There was no aggregation argument; this was a single unifying event. The insurer waived its rights under the firm’s “innocent partner” clause given clear evidence the conveyancing executive had followed the firm’s documented procedure, even though that procedure was retrospectively judged inadequate against post-Dreamvar standards.
The matter resolved by Tomlin order after mediation. The SRA opened an investigation, which closed with a Letter of Advice rather than disciplinary action, accepting that the firm had since materially upgraded its ID and source-of-instruction procedures. The firm’s PI renewal six months later saw the premium rate-on-fees rise by approximately 47% and the excess double, and one of the firm’s previous panel insurers declined to quote. Two replacement markets were sourced and the firm continues to trade with no restriction on its conveyancing work.

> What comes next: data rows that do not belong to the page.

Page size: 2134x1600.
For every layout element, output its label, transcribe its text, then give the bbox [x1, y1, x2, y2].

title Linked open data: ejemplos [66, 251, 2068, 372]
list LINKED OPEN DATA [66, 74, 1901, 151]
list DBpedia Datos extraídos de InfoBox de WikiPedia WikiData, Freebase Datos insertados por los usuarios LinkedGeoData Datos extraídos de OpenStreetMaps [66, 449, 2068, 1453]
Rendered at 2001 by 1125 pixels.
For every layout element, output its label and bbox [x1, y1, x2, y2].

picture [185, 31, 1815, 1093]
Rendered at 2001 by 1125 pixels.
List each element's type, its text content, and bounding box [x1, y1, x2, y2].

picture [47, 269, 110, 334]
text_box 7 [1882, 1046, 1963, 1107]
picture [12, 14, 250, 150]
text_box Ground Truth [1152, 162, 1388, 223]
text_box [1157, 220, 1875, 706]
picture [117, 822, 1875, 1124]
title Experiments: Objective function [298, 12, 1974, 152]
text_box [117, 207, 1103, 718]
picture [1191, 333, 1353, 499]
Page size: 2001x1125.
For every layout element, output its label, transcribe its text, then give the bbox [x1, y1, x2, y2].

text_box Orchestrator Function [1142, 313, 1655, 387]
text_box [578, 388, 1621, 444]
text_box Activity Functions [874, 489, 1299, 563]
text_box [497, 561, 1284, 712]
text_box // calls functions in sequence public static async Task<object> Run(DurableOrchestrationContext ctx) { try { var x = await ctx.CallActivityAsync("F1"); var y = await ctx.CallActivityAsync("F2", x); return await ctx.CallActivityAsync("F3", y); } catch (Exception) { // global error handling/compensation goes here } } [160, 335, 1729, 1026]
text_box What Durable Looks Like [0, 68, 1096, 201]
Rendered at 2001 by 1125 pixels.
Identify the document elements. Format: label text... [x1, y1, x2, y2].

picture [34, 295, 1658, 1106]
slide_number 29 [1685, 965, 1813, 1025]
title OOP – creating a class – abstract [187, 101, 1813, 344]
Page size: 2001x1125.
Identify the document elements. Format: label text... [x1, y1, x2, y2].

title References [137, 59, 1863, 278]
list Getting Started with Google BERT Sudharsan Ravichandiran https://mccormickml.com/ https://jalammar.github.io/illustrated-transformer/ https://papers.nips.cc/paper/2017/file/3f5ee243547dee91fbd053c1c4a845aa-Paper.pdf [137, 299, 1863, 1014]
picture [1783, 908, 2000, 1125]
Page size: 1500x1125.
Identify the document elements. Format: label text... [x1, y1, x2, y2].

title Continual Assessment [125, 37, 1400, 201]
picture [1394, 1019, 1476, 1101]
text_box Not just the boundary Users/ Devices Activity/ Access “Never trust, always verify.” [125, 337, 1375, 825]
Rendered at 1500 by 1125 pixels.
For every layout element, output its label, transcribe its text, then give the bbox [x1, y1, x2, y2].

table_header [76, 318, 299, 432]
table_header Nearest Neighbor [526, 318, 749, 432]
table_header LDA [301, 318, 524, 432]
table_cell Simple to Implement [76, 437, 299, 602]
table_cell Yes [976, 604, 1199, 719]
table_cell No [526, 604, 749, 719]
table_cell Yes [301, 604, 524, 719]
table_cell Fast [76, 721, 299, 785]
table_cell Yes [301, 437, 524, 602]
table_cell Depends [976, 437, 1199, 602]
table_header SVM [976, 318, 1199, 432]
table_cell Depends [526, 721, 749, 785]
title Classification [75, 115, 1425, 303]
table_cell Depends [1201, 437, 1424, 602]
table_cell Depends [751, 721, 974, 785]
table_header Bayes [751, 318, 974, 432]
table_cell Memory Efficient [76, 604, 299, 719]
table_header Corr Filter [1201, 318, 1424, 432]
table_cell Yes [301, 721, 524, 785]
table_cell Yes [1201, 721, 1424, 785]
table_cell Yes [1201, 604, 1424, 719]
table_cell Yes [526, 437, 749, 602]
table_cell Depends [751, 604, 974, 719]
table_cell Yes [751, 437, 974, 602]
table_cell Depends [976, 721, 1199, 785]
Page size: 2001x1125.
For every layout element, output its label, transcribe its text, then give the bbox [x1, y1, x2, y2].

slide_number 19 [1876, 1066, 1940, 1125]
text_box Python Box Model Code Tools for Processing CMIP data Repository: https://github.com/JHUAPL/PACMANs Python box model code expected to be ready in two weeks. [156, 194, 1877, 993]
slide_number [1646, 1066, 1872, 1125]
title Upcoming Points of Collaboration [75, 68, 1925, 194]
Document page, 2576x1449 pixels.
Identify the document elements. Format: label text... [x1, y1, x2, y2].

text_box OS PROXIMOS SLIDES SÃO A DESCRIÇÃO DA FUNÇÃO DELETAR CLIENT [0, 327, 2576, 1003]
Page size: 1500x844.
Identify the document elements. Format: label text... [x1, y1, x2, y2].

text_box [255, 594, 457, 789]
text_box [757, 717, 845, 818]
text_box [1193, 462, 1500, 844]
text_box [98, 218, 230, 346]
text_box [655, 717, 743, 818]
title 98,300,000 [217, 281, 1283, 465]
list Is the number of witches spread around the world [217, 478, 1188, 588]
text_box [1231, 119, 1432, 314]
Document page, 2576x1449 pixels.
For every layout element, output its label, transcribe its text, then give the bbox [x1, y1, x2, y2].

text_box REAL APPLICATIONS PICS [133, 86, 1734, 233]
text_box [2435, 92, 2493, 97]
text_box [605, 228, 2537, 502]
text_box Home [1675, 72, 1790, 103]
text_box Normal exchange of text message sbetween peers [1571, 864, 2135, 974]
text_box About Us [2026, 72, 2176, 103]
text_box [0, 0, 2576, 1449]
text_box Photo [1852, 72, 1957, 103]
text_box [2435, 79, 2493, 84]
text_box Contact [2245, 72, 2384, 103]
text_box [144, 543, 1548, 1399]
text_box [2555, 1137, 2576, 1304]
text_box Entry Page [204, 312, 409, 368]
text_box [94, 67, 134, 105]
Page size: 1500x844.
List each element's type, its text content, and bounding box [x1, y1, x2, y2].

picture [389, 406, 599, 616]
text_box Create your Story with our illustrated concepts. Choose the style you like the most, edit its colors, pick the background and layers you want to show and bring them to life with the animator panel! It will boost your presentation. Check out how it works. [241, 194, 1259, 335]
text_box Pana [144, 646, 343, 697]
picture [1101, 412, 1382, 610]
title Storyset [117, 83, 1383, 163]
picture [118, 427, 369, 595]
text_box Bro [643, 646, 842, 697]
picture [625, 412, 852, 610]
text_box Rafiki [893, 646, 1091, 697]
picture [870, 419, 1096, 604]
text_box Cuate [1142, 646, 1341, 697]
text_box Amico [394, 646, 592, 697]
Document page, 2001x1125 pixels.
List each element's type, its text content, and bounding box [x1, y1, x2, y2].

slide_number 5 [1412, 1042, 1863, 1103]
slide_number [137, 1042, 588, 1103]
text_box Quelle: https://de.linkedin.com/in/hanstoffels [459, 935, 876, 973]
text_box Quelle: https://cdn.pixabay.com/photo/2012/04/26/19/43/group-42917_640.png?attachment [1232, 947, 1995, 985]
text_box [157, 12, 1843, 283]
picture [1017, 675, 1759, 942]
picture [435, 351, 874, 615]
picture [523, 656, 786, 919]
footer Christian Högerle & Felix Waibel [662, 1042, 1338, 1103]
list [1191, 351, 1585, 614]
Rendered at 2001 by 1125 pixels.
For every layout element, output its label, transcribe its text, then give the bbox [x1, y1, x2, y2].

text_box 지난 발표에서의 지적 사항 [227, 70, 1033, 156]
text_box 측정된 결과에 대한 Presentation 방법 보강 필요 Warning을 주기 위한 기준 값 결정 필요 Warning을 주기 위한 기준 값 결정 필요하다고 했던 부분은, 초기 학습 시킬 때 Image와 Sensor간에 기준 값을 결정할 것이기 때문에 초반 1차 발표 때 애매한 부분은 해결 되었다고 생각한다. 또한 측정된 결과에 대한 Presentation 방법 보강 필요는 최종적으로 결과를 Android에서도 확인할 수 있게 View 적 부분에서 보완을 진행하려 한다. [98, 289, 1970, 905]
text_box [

Three points carry across the profession. First, electronic ID checks are necessary but not sufficient against sophisticated impersonation; absent-owner, mortgage-free, tenanted properties remain the highest-risk category and warrant additional steps — video verification, contemporaneous correspondence trail, and a second-channel call to a previously verified number. Second, the firm’s PI wording should be benchmarked annually against MTC for any unintended narrowing — bolt-on cyber and crime wordings sometimes purport to be the “lead” cover for impersonation, but the MTC is the senior wording and ought to respond first. Third, when notifying, the wording of the notification letter matters: notifying “a claim” prematurely can crystallise issues the insurer wanted ranged more broadly under a “circumstance” notification. Get coverage advice on the form of notification before sending.
We would have read the firm’s renewal disclosure carefully alongside the firm’s own conveyancing risk MI — the volume of tenanted, mortgage-free, absent-owner sales is a question every solicitor PI underwriter is now asking. At the point of incident, we sit alongside the firm in framing the section 5 notification and managing the SRA touchpoint. At the following renewal we would have approached an explicitly broader market than the two-or-three insurer rotation many firms accept by default — the difference between three quotes and seven on a post-Dreamvar conveyancer is typically a six-figure decision over a three-year cycle.